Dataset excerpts
┌────────

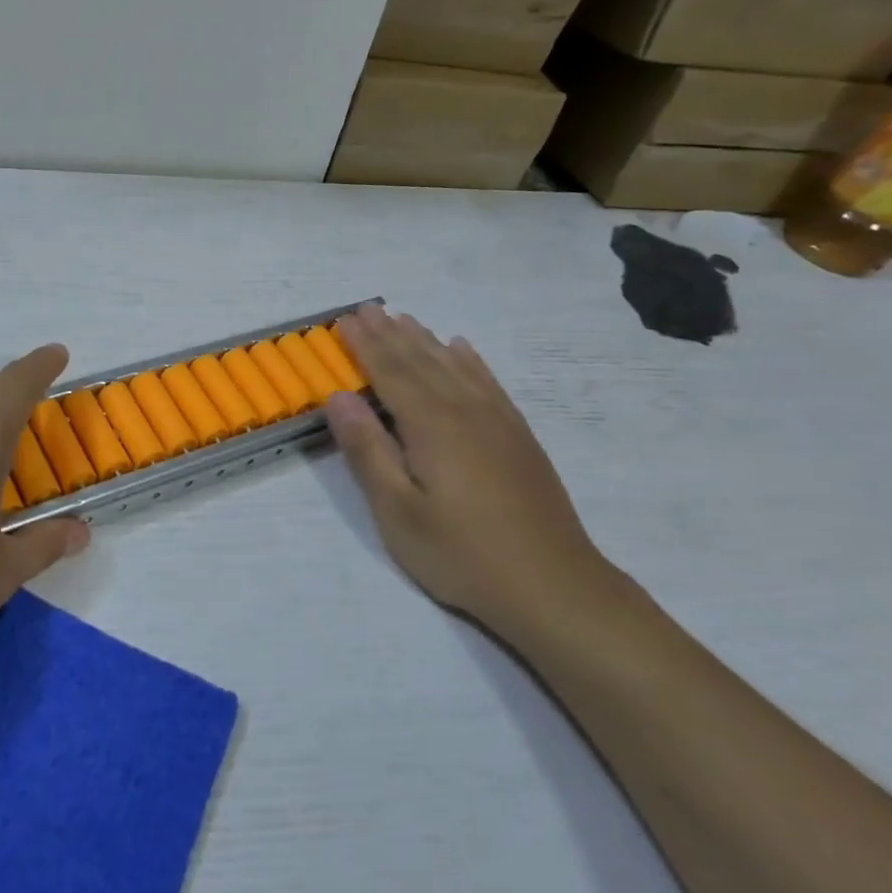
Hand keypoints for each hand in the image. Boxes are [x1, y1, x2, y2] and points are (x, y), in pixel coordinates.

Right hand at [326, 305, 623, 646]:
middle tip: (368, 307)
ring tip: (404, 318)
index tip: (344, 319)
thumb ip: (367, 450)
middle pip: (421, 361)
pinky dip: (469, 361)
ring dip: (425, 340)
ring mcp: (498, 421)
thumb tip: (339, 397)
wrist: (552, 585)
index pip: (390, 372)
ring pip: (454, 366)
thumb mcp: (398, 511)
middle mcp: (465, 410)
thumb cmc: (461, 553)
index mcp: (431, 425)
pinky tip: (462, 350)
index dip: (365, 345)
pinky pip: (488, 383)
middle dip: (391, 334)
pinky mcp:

└────────

#### [Action item]
Go back to the records above and write them out exactly, without the pictures.

#### [Answer space]
Hand keypoints for each hand in the image. Boxes are [x1, y1, x2, y2] and points are (x, y), in pixel coordinates.

Right hand at [326, 305, 623, 646]:
middle tip: (368, 307)
ring tip: (404, 318)
index tip: (344, 319)
thumb ip: (367, 450)
middle pip: (421, 361)
pinky dip: (469, 361)
ring dip: (425, 340)
ring mcp: (498, 421)
thumb tip: (339, 397)
wrist: (552, 585)
index pip: (390, 372)
ring pip: (454, 366)
thumb mcp: (398, 511)
middle mcp: (465, 410)
thumb cmc: (461, 553)
index mcp: (431, 425)
pinky tip: (462, 350)
index dip: (365, 345)
pinky pip: (488, 383)
middle dip: (391, 334)
pinky mcp:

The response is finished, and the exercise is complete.